VERSO IL VOTO

La Lega prepara le forche caudine

Salvini non ha fretta, lo sfidante di Chiamparino arriverà dopo il voto della Basilicata. "A Forza Italia converrà intestarsi il candidato scelto da noi", vaticinano i colonnelli del Capitano. Il caso Tav e la leadership della coalizione in Piemonte

I gradi non contano, se non quelli della temperatura che sale e diventa febbre tra i capataz azzurri piemontesi sempre più a rischio di perdere la candidatura alla presidenza della Regione, ormai appesa a quel che rimane di un filo e di un vecchio patto con la Lega. Così è facile per il Capitano guardare a quelle “faide” interne a Forza Italia in Piemonte di cui parla con i suoi a margine del Consiglio Federale, senza neppure dover spiegare l’ovvio: se i colonnelli azzurri si dividono e litigano, la battaglia la si vince senza neppur dover sparare un colpo a salve.

La riprova che la strategia di Matteo Salvini funziona – non muoversi di un passo di fronte all’agitazione dei berluscones per chiudere su un loro candidato la questione del competitor di Sergio Chiamparino – sta anche lì, in quel nervosismo ormai parossistico che si è impadronito della dirigenza forzista e, pian piano si estende alle terze e quarte fila e poi ancora, calcolato (dal leader leghista e dai suoi) effetto dirompente all’interno del sempre più sguarnito fortino azzurro.

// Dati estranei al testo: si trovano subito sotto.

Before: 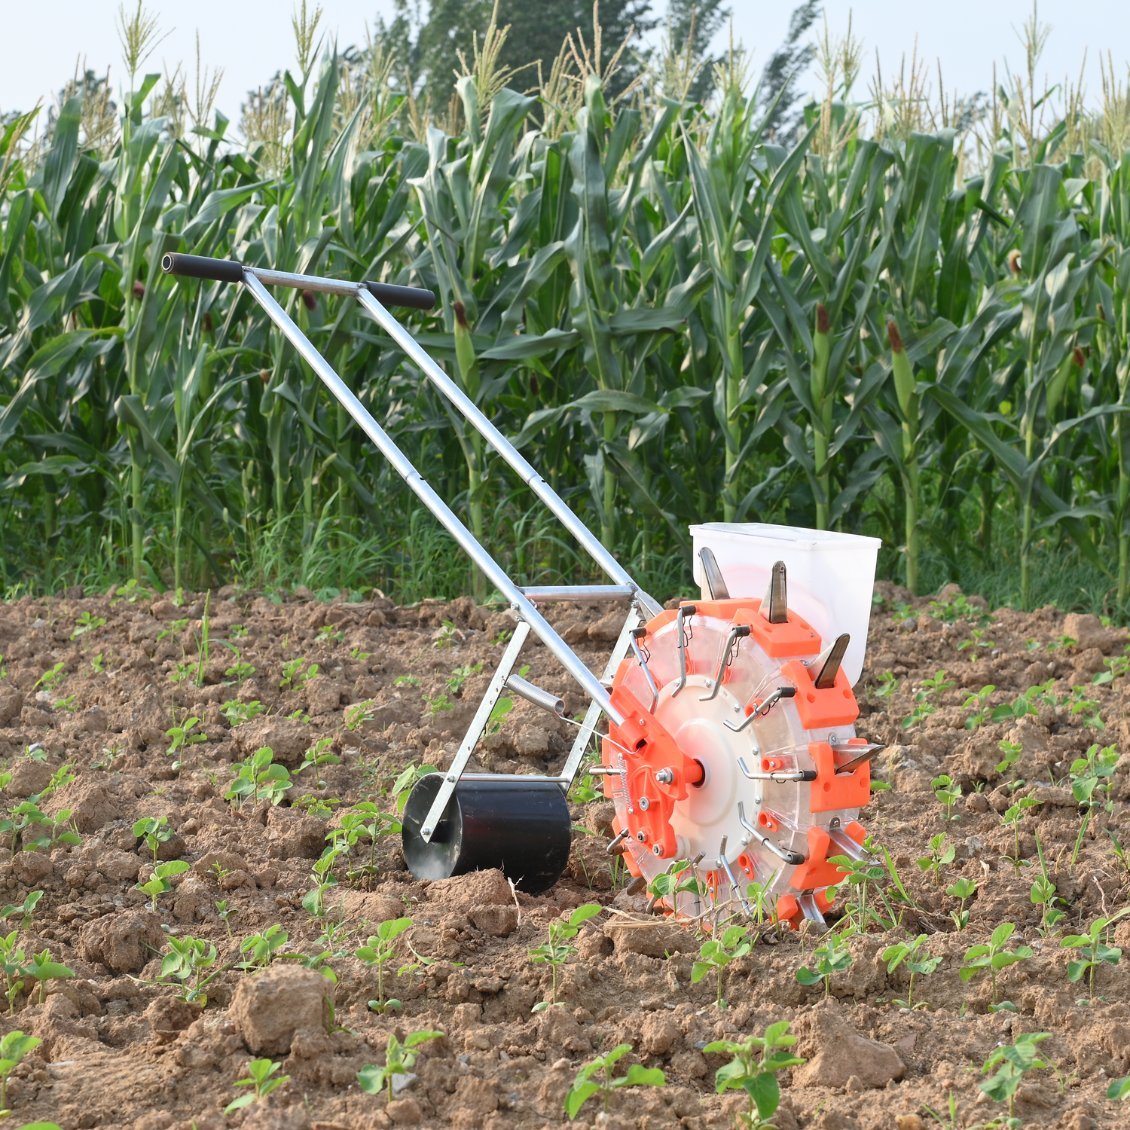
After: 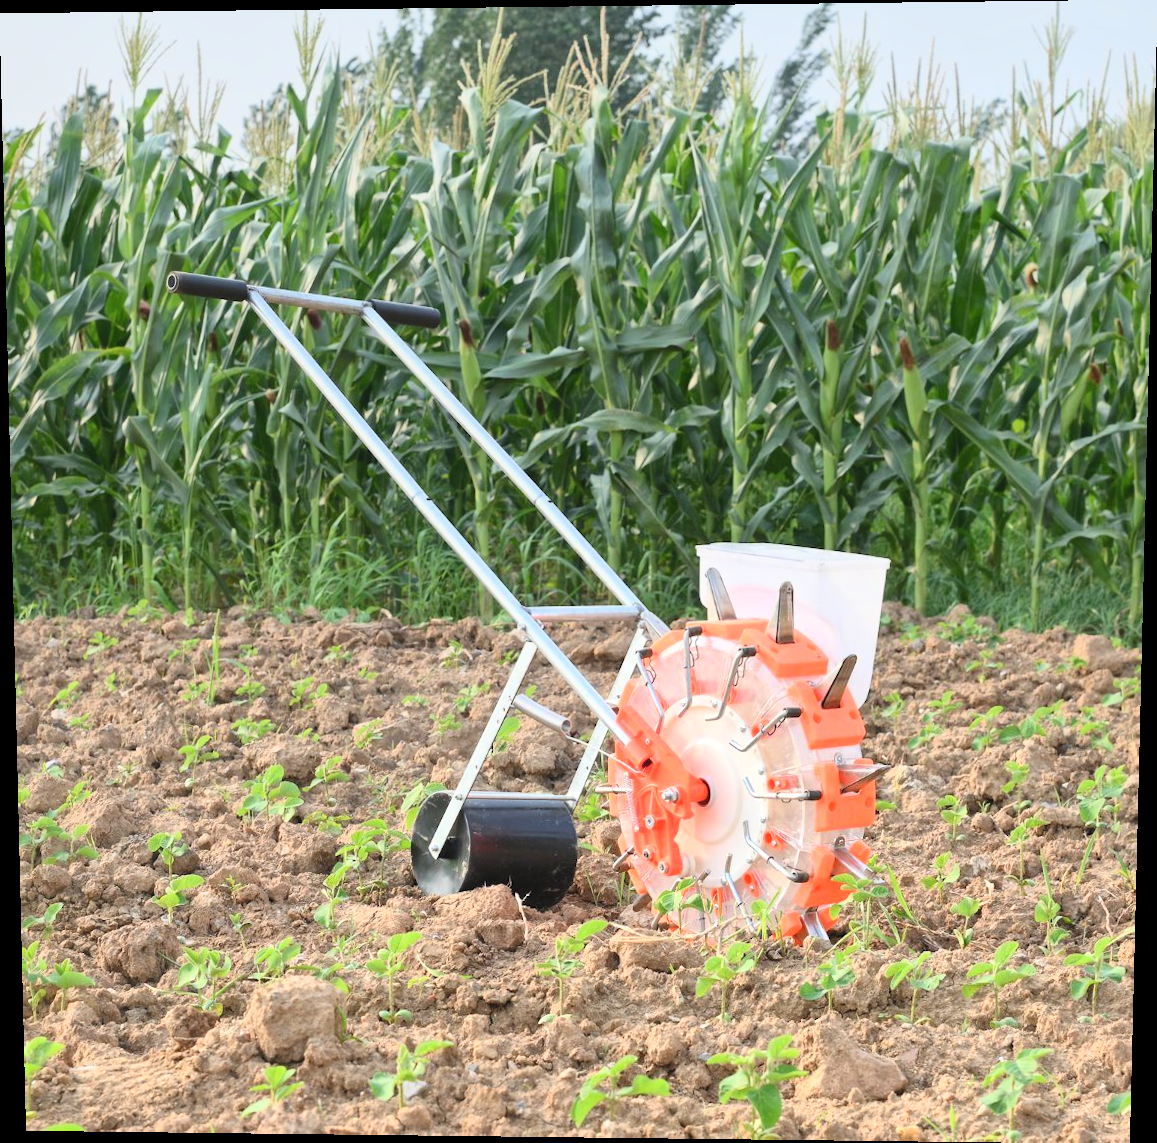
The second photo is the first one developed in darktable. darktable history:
rotate and perspective: lens shift (vertical) 0.048, lens shift (horizontal) -0.024, automatic cropping off
global tonemap: drago (1, 100), detail 1
graduated density: rotation -0.352°, offset 57.64
contrast brightness saturation: contrast 0.2, brightness 0.16, saturation 0.22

Quel “non c’è nessuna fretta” ripetuto come un mantra dal vicepremier ad ogni domanda sulla definizione del dossier Piemonte e confermato dall’ulteriore passaggio delle regionali in Basilicata prima di qualsiasi decisione ha, naturalmente, accentuato le frizioni interne ai forzisti finiti nella palude con il loro candidato in pectore, l’eurodeputato Alberto Cirio, fermo ai nastri di partenza da troppi mesi.

Nei conciliaboli prima e dopo la riunione di via Bellerio lo stallo è imputato proprio alla babele che regna in Forza Italia. “A seconda dell’interlocutore cambia il candidato”, afferma un maggiorente del Carroccio che rivela di essere stato avvicinato nei giorni scorsi da un emissario di alto rango dello stato maggiore berlusconiano per sondare il gradimento su nome di un altro azzurro che, come Cirio, vanta natali politici nella Lega: il senatore Lucio Malan. Così come la sottile diplomazia dei supporter di Claudia Porchietto ha aperto una breccia nella cortina che avvolge la corte del Sultano di Arcore, arrivando ad arruolare pezzi da novanta dell’inner circle di Palazzo Grazioli.

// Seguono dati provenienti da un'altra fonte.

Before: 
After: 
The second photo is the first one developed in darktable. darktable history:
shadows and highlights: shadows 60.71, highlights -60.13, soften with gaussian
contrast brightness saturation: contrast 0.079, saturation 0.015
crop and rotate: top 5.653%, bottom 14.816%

Chiudendo i lavori del “Federale” Salvini accanto a Giancarlo Giorgetti ha respinto ogni ipotesi di divisioni all’interno del suo partito. Non altrettanto, in fatto di unità, possono dire i forzisti. Lui, il Capitano, lo sa bene e su questo lavora, anzi lascia che a farlo sia il tempo. Quello del patto sempre citato dagli azzurri, sembra essere ormai finito, archiviato da un Salvini che già ha messo tra le carabattole in soffitta il vecchio modello di centrodestra, legandosi al dito i ripetuti attacchi che gli ormai ex alleati non gli risparmiano neppure per un giorno. E poi guarda al voto del 26 maggio nell’ultima regione del Nord ancora governata dal centrosinistra come a un qualcosa che gli garba sempre meno lasciare nelle mani di un uomo (o una donna) di Berlusconi. C’è la Tav di cui occuparsi e incamerare il prevedibile successo del prosieguo dei lavori dopo la manfrina pre-europee, ci sarà da gestire la partita dell’autonomia, insieme a tante altre cose che Salvini pare sempre più determinato a non cedere, compresa la visibilità, a una figura di un partito che lui vede più come un fastidio che come una risorsa.

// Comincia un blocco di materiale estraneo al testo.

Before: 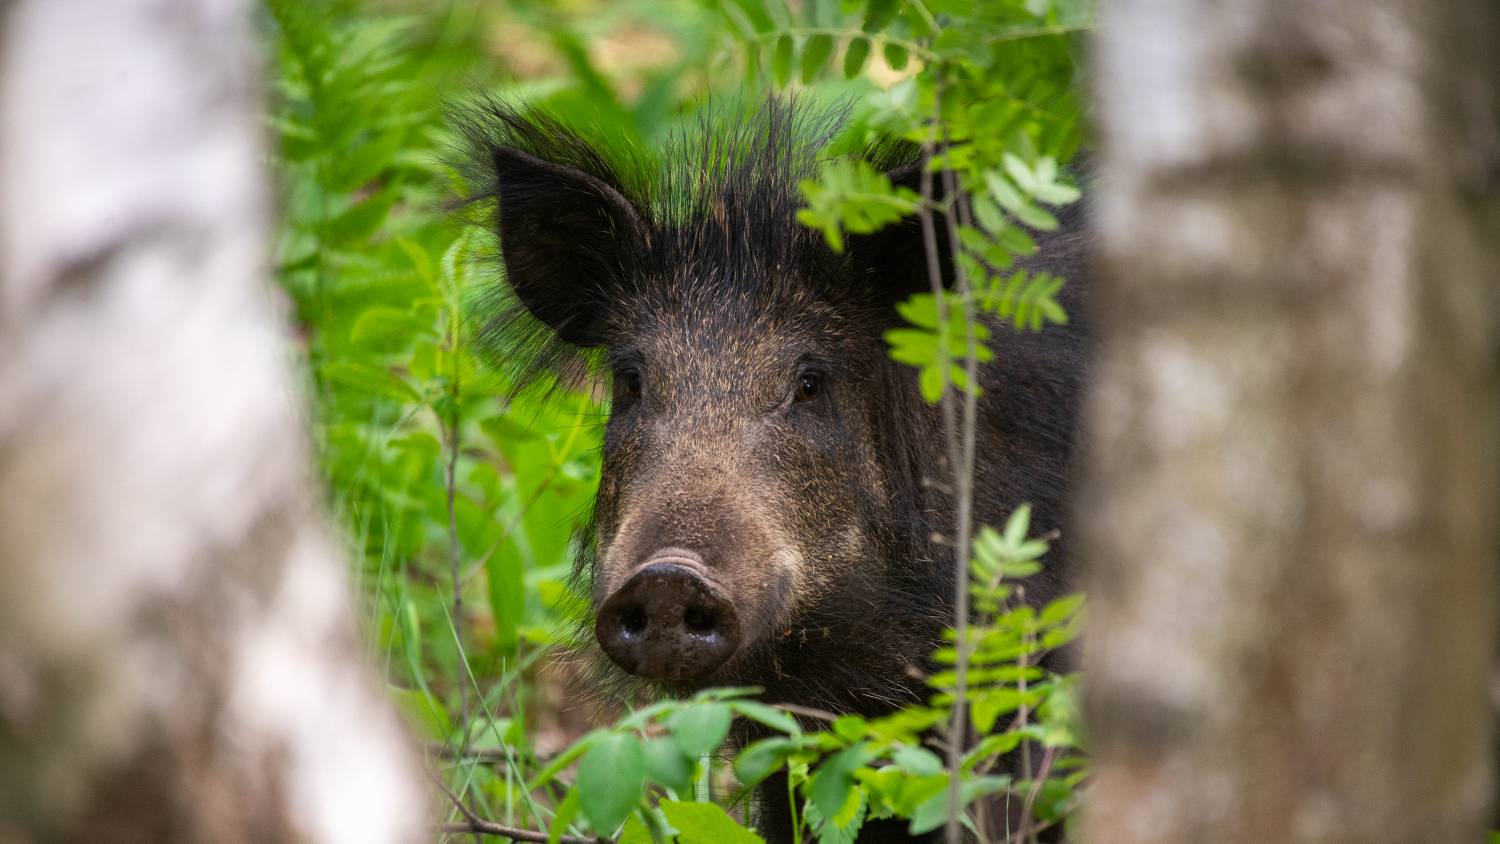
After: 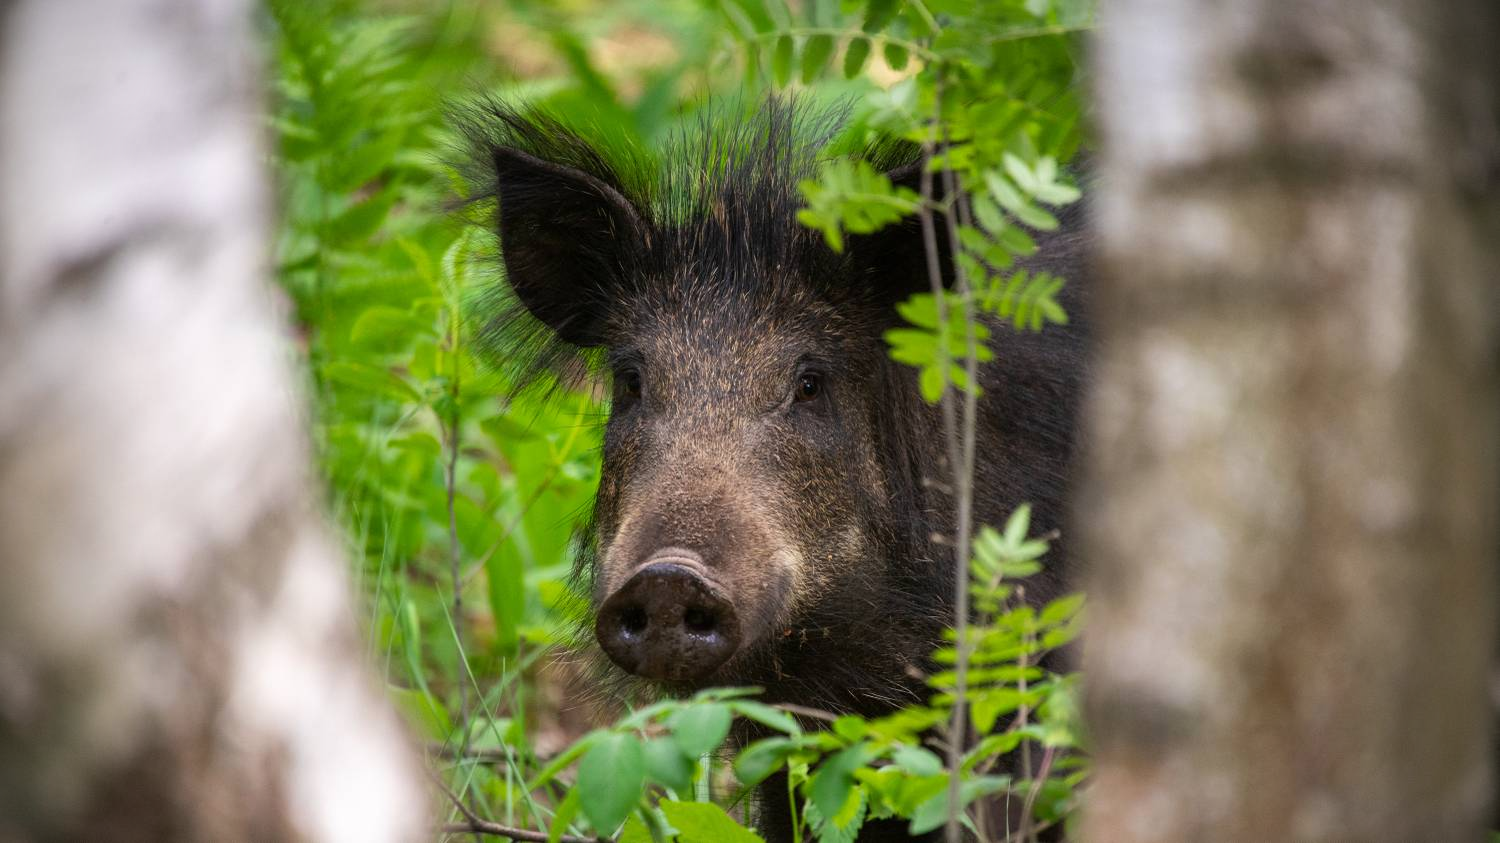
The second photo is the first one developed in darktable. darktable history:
vignetting: unbound false
crop: bottom 0.071%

Un processo graduale, senza strappi eccessivi, ma che di fronte all’appuntamento elettorale in Piemonte non può che portare a una decisione. Che nulla fa supporre debba essere quella stabilita dal vecchio accordo di un manuale Cencelli del centrodestra, anch’esso superato. Il suo candidato a presidente la Lega ce l’ha pronto da settimane. Suo nel senso che se toccherà al Carroccio fare il nome di fronte alle ostinazioni così come alle divisioni interne a Forza Italia, sarà quello l’imprenditore Paolo Damilano.

Non suo in senso strettamente politico, visto che il ceo del gruppo di famiglia che opera nel settore delle acque minerali e dei vini di alta gamma non appartiene al partito di Salvini, pur avendo ottimi rapporti con gli alti vertici, a partire da Giorgetti al quale si deve il suggerimento su cui poi si sono mossi sia il capogruppo alla Camera e segretario regionale Riccardo Molinari, sia lo stesso vicepremier che con Damilano ha avuto almeno un incontro nelle settimane passate. Il non avere, Damilano, l’etichetta di partito consentirà al Capitano un’ulteriore mossa, di cui si è parlato ai massimi vertici del Carroccio: lasciare a Forza Italia la proposta ufficiale del nome dell’imprenditore, di fatto intestandosi la candidatura. Per Salvini sarebbe più che la quadratura del cerchio. Per gli azzurri, semmai attratti dall’idea e mossi dall’orgoglio, il trappolone finale. Le forche caudine, prima della resa finale.